Whenever you talk to a Nintendo fan, there are two topics that are absolutely off-limits: Nintendo ditching its portable-gaming devices and the company bringing Mario to the iPhone. Upon even bringing up those topics, you can expect to be dealt some serious name-calling (“idiot” is usually a favorite) and a slew of reasons you’re wrong.
But when you cut your way through all those reasons, they usually all come back to one simple fact: Nintendo and its faithful fans believe portable game devices and Mario are synonymous with the brand, and therefore, the strategy surrounding them should never change.
Not to stir up a hornet’s nest, but I think that argument is nonsense.
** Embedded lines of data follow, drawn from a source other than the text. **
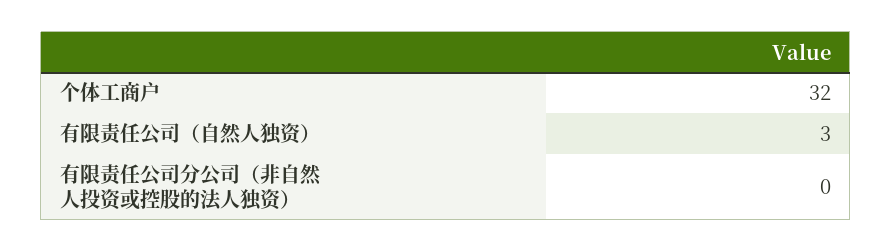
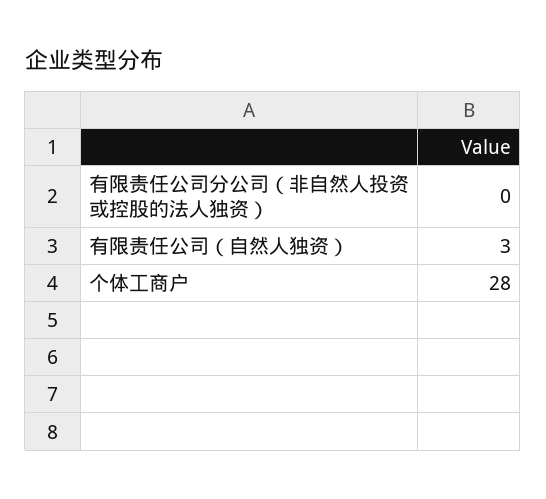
个体工商户: 32 -> 28

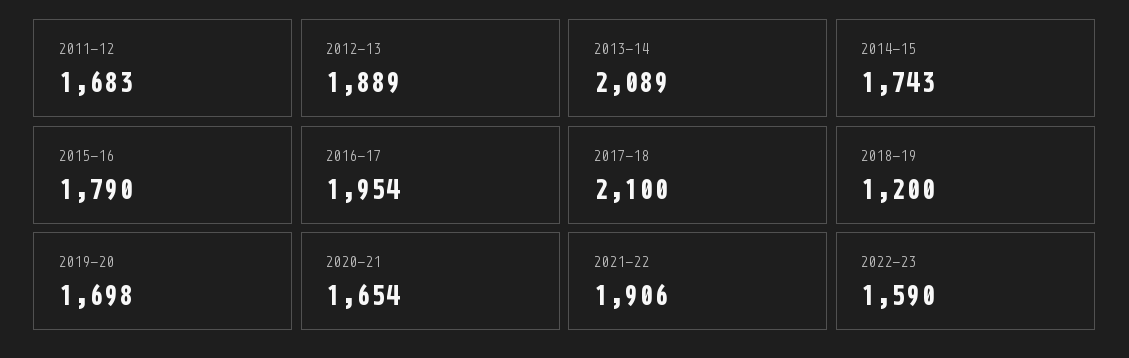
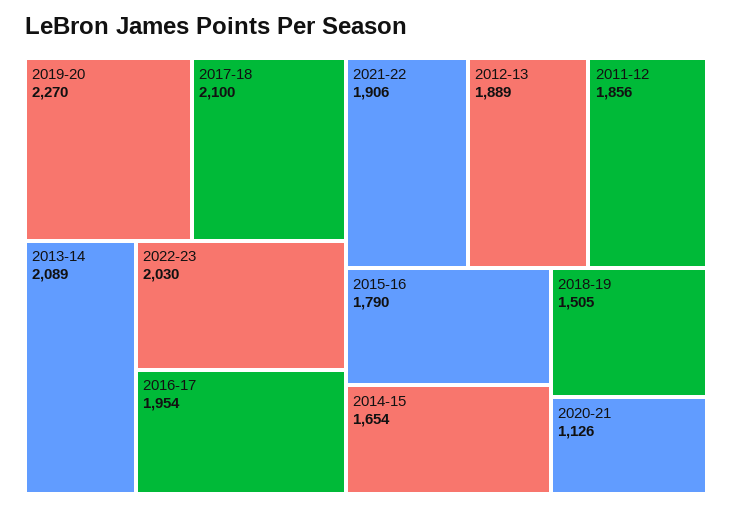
2011-12: 1683 -> 1856
2014-15: 1743 -> 1654
2018-19: 1200 -> 1505
2019-20: 1698 -> 2270
2020-21: 1654 -> 1126
2022-23: 1590 -> 2030

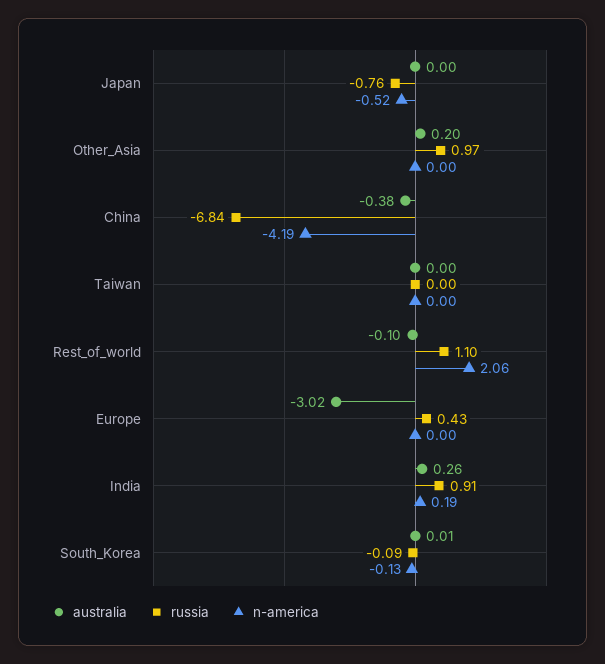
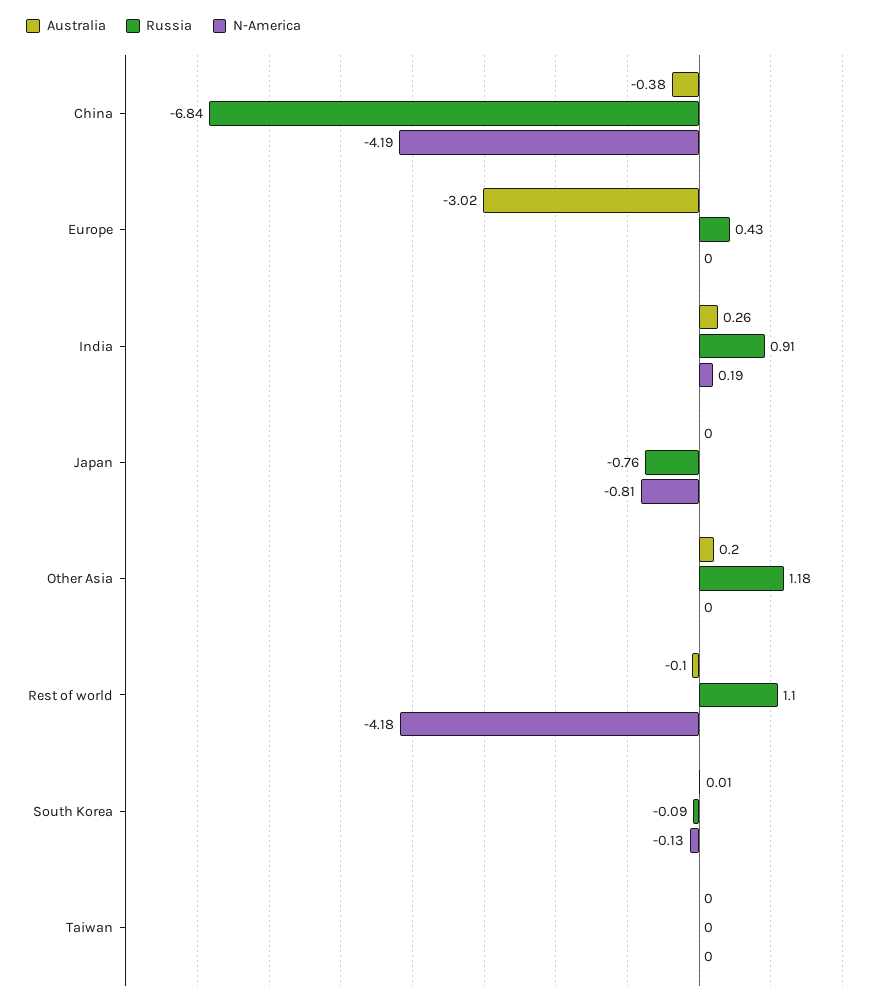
n-america, Japan: -0.52 -> -0.81
russia, Other_Asia: 0.97 -> 1.18
n-america, Rest_of_world: 2.06 -> -4.18

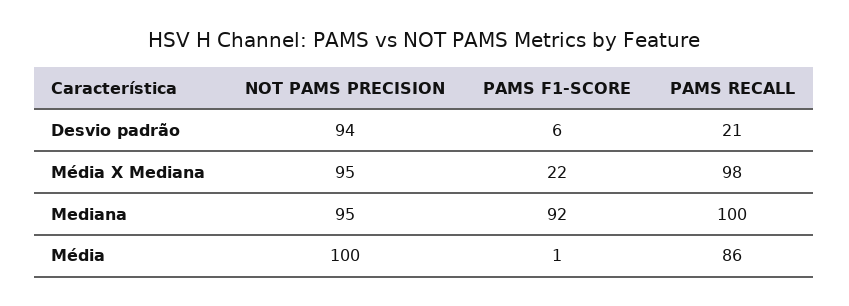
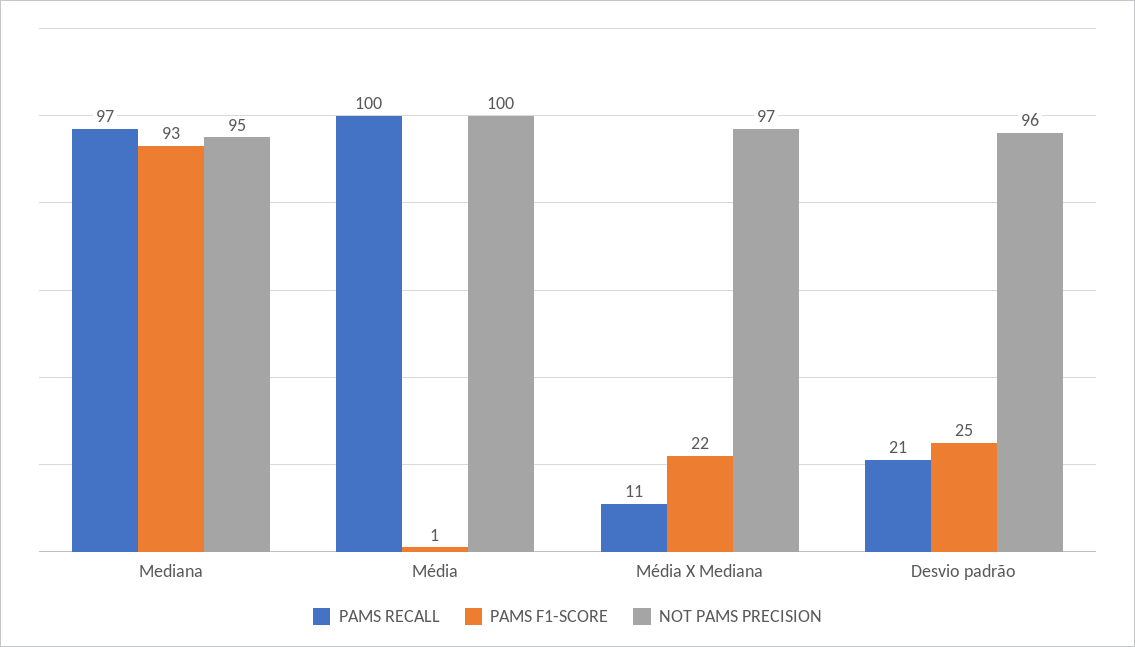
NOT PAMS PRECISION, Desvio padrão: 94 -> 96
PAMS F1-SCORE, Desvio padrão: 6 -> 25
NOT PAMS PRECISION, Média X Mediana: 95 -> 97
PAMS RECALL, Média X Mediana: 98 -> 11
PAMS F1-SCORE, Mediana: 92 -> 93
PAMS RECALL, Mediana: 100 -> 97
PAMS RECALL, Média: 86 -> 100

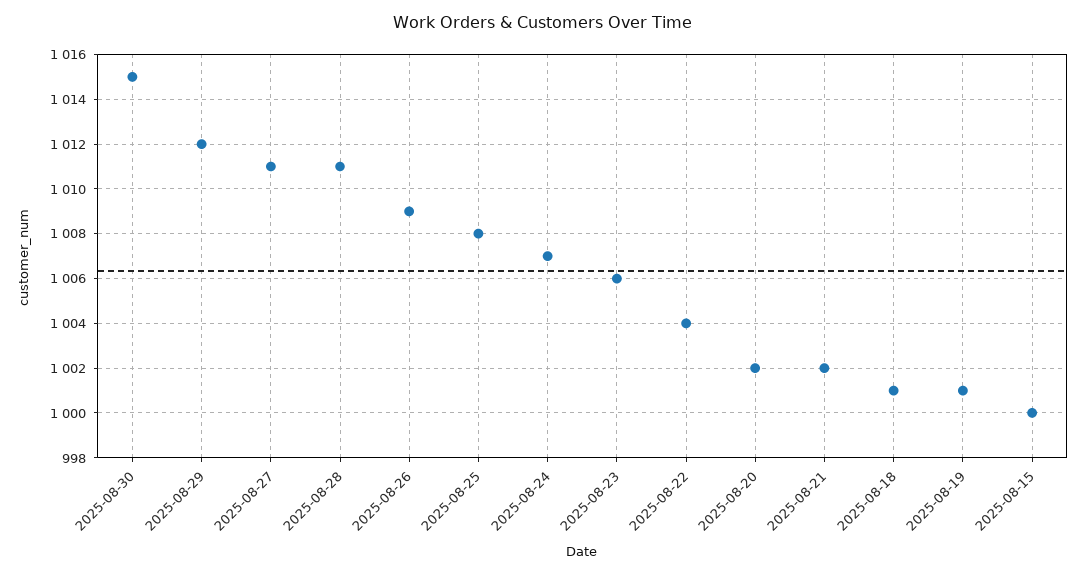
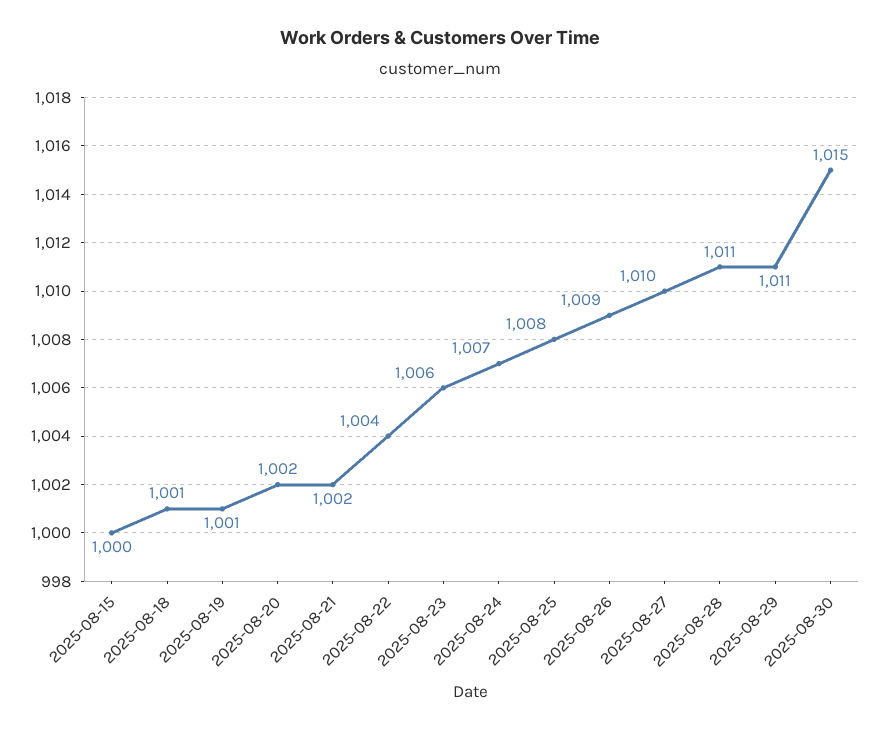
2025-08-29: 1012 -> 1011
2025-08-27: 1011 -> 1010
In fact, I think it’s about time Nintendo gets out of the portable business entirely and starts offering games from its many popular franchises, including Mario and Zelda, on smartphones.
Let’s first start out with the obvious reason Nintendo should follow such a strategy: it’s a public company with a responsibility to maximize shareholder value.
If you’ve been watching Nintendo’s financial earnings over the last year, you know that the company is suffering. It continues to see significant declines in revenue, and in most cases, steep losses that it can’t keep up for long. Currently, a key component in those losses is the decline of its portable business, led by the disappointing 3DS.
If Nintendo were to ditch the portable business, the company could significantly cut down on expenses, since developing hardware can be costly. What’s more, it can bring its top franchises — which are still wildly popular around the world — to hundreds of millions of handsets. At even $5 per game, the potential financial upside for Nintendo could be huge.
But there’s more to this than just finances. The marketplace is changing rapidly. Years ago, people were more than willing to buy dedicated gaming devices. But now that compelling titles are offered in the Apple App Store or Android Market, they’re starting to change their minds. Why not buy a $200 iPhone that can offer calling, games, e-mail, and much more, they ask, rather than invest in a $169.99 Nintendo 3DS that really only excels at gaming?
Like it or not, the future of the gaming business is in digital content. Nintendo, so far, has been loath to embrace that, only offering legacy games digitally through its Virtual Console offering. But there is a big digital-gaming world out there that it hasn’t explored, even though it has the most popular game franchise in the world.
Something just doesn’t add up.
I’m all for nostalgia, and I, too, look back fondly at the old days of gaming. But times are changing. And the companies that don’t embrace that will fail miserably. Right now, Nintendo is at a crossroads. And until it realizes that, and drastically changes its strategy by making mobile Mario games platform-agnostic and ditching portables, the company will continue to suffer.
Sorry, but sometimes, the truth hurts.